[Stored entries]
================

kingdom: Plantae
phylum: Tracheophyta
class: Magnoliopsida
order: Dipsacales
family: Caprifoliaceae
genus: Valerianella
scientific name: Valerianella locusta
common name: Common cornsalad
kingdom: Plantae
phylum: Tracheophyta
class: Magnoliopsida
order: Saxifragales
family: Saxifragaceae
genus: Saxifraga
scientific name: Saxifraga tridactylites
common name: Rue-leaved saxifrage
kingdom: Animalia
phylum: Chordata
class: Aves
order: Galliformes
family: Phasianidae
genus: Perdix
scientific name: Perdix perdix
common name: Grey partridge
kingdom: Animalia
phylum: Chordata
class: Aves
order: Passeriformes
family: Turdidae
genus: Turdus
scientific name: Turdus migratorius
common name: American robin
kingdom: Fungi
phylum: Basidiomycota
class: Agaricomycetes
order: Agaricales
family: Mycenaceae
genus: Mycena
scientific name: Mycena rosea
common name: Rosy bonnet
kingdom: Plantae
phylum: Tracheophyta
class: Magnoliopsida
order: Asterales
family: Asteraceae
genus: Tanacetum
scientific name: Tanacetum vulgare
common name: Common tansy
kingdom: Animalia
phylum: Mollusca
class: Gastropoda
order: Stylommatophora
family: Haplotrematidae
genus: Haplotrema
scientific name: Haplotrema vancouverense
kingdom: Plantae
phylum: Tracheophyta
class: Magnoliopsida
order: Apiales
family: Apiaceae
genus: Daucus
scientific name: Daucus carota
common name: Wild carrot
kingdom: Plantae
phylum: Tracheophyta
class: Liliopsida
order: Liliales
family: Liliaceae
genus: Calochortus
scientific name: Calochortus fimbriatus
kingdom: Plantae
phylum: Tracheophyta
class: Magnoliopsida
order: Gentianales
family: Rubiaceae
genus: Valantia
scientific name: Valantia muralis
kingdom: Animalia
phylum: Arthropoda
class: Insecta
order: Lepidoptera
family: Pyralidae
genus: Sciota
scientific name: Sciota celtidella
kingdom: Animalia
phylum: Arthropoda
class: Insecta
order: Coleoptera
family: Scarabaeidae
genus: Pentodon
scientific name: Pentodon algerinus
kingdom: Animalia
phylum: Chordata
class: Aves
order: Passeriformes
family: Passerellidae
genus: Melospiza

================

* _Short exercise_: Copy the listing word for word, from its first line through the line containing "order: Saxifragales", with both of those lines included.

* _Correct response_:
kingdom: Plantae
phylum: Tracheophyta
class: Magnoliopsida
order: Dipsacales
family: Caprifoliaceae
genus: Valerianella
scientific name: Valerianella locusta
common name: Common cornsalad
kingdom: Plantae
phylum: Tracheophyta
class: Magnoliopsida
order: Saxifragales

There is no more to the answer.